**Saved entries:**
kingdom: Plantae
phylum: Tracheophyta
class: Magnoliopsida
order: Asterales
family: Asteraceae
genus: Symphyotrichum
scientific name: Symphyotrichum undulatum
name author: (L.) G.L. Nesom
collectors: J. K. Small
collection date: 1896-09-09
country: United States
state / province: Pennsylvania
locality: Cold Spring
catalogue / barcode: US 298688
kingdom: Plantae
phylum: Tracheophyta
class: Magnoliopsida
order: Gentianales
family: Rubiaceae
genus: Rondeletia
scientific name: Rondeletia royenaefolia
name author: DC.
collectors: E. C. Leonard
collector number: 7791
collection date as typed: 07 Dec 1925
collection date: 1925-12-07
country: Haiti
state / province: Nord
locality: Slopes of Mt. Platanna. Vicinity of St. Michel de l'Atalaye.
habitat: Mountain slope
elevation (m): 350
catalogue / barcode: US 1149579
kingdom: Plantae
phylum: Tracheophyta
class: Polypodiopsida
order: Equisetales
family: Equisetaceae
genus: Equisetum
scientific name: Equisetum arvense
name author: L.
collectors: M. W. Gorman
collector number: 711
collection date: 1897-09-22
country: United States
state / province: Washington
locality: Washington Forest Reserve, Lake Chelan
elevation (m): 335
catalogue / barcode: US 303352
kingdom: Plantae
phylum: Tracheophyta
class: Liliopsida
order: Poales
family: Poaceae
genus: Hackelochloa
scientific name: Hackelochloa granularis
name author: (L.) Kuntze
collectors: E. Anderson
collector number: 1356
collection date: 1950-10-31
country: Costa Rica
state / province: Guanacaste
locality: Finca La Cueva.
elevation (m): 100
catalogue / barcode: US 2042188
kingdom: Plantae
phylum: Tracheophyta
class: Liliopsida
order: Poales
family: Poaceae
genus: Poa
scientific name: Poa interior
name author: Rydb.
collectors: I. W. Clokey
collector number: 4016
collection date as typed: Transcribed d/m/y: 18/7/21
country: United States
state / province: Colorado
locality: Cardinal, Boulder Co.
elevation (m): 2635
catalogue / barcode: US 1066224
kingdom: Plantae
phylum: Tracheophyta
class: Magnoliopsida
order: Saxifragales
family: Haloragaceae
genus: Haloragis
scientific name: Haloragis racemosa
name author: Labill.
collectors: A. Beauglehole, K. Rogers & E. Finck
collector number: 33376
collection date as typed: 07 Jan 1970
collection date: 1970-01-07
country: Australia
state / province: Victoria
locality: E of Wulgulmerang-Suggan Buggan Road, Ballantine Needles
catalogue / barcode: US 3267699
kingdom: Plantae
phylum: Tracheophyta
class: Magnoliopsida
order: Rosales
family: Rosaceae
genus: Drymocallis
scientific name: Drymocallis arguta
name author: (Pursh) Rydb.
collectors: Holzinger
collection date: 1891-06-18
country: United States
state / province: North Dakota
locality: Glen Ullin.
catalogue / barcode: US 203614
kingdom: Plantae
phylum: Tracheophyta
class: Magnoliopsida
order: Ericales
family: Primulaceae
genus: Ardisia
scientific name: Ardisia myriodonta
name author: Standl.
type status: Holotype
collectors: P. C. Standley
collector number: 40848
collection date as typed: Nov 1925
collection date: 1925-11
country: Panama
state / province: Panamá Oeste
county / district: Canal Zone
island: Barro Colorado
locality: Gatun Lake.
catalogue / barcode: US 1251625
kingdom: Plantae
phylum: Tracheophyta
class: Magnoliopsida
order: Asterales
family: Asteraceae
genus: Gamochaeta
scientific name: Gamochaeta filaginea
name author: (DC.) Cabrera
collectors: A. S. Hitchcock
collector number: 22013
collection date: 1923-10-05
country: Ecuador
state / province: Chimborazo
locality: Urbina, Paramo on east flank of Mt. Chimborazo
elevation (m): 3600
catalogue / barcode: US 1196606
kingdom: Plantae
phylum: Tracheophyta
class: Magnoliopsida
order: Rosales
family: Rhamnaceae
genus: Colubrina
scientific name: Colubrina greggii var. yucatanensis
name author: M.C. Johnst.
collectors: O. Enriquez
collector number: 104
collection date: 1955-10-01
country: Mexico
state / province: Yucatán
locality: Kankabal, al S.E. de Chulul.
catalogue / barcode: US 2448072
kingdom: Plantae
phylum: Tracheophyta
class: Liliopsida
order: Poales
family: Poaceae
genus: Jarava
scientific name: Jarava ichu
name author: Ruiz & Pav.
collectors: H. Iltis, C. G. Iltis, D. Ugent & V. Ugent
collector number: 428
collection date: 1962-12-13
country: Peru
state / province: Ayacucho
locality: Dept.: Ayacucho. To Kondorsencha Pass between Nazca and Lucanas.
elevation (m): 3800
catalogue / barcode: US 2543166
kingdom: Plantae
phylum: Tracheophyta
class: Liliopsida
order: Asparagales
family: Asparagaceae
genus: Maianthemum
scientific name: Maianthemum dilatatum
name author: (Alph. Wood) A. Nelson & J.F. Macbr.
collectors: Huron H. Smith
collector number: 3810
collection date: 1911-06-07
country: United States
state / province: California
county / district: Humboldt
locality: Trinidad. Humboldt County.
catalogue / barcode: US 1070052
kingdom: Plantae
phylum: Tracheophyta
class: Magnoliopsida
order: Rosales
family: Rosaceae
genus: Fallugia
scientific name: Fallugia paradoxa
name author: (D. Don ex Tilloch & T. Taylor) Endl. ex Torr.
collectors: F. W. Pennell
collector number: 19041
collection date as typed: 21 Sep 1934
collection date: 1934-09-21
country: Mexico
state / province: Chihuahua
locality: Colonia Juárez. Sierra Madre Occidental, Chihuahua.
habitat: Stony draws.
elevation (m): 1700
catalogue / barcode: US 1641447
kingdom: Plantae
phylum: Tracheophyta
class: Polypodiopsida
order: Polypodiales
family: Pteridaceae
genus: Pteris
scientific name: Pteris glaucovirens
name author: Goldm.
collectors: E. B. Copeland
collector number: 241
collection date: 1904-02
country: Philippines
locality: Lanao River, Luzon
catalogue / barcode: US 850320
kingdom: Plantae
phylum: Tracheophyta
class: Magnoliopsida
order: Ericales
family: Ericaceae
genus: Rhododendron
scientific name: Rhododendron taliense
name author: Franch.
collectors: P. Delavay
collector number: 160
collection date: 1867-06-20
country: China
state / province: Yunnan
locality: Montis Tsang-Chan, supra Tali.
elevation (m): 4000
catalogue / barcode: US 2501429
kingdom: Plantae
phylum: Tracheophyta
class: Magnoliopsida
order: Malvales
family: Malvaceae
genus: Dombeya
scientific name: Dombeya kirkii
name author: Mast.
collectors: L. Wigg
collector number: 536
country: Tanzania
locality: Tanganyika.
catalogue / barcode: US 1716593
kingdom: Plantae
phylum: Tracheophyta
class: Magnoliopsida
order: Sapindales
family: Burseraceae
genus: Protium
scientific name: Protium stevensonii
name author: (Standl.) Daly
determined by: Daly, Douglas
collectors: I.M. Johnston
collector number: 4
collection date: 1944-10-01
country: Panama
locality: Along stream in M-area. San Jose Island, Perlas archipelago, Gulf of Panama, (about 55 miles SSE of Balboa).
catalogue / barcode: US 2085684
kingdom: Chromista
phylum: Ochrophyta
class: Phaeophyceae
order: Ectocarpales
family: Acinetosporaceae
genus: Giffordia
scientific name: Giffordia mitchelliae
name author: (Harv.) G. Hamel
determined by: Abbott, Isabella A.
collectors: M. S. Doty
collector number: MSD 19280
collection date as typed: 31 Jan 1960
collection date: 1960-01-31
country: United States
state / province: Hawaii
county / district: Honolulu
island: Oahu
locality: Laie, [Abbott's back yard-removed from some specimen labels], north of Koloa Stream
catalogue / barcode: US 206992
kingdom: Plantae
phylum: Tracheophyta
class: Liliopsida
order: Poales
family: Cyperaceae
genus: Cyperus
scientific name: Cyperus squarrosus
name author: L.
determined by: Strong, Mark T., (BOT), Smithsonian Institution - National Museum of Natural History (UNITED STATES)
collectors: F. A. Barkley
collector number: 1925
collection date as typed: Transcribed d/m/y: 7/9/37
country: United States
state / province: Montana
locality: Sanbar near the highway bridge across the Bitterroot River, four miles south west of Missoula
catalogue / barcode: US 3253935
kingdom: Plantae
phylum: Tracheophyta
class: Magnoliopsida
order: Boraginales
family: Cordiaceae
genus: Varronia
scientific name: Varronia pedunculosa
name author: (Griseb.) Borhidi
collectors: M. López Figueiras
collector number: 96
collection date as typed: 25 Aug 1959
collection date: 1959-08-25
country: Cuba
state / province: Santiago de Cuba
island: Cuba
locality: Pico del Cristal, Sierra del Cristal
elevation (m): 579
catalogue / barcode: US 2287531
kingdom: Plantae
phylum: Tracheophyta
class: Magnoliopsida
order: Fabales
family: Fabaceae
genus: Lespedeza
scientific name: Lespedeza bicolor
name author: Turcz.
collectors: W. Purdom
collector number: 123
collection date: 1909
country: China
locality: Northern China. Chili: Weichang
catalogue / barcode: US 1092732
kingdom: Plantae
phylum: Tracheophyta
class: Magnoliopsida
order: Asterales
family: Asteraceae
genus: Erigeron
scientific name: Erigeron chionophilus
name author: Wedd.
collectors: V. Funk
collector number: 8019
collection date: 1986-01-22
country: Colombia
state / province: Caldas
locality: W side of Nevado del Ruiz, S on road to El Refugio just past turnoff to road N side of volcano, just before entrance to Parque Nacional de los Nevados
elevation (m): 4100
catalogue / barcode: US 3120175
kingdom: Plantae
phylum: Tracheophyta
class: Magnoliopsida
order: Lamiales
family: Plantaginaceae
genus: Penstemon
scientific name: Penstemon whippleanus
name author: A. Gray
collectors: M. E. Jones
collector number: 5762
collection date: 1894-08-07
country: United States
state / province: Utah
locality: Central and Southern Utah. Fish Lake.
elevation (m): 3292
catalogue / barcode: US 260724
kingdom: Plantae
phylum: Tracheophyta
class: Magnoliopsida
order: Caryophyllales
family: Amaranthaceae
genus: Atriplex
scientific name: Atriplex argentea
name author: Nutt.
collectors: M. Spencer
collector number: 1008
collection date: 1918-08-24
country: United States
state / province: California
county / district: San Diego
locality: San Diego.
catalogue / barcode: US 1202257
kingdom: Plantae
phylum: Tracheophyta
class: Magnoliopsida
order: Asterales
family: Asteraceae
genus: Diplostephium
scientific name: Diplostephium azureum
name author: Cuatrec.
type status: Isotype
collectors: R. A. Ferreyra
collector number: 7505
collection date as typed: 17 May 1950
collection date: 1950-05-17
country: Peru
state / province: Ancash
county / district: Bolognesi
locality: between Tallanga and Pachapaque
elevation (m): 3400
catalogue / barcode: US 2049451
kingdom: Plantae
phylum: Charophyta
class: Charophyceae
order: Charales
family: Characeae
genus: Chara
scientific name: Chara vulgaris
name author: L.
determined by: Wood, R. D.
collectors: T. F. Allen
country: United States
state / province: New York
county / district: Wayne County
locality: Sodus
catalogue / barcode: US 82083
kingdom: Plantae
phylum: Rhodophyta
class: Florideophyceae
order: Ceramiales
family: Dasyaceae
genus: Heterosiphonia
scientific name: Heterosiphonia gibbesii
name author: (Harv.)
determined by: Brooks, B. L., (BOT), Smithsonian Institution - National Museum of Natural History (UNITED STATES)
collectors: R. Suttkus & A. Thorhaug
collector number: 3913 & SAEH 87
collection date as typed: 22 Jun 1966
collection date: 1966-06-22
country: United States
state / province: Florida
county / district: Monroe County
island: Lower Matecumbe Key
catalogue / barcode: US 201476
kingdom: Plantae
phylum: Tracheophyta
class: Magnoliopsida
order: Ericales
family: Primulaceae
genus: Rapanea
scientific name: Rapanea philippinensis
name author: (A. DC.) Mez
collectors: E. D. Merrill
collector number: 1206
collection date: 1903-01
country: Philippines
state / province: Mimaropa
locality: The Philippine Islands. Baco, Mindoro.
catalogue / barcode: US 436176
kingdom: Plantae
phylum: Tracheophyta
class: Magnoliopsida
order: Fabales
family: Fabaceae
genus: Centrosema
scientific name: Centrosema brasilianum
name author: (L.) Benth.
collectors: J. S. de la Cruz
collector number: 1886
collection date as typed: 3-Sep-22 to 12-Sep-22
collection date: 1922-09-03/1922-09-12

**THE EXERCISE:**
Please convert the rows from the line with "scientific name: Varronia pedunculosa" up to and including the line with "genus: Lespedeza" into a two-column CSV headed field and value, with one line per row. Put each entry in its own quoted field and replace any line breaks with spaces.

**EXERCISE RESULT:**
field,value
"scientific name:","Varronia pedunculosa"
"name author:","(Griseb.) Borhidi"
"collectors:","M. López Figueiras"
"collector number:","96"
"collection date as typed:","25 Aug 1959"
"collection date:","1959-08-25"
"country:","Cuba"
"state / province:","Santiago de Cuba"
"island:","Cuba"
"locality:","Pico del Cristal, Sierra del Cristal"
"elevation (m):","579"
"catalogue / barcode:","US 2287531"
"kingdom:","Plantae"
"phylum:","Tracheophyta"
"class:","Magnoliopsida"
"order:","Fabales"
"family:","Fabaceae"
"genus:","Lespedeza"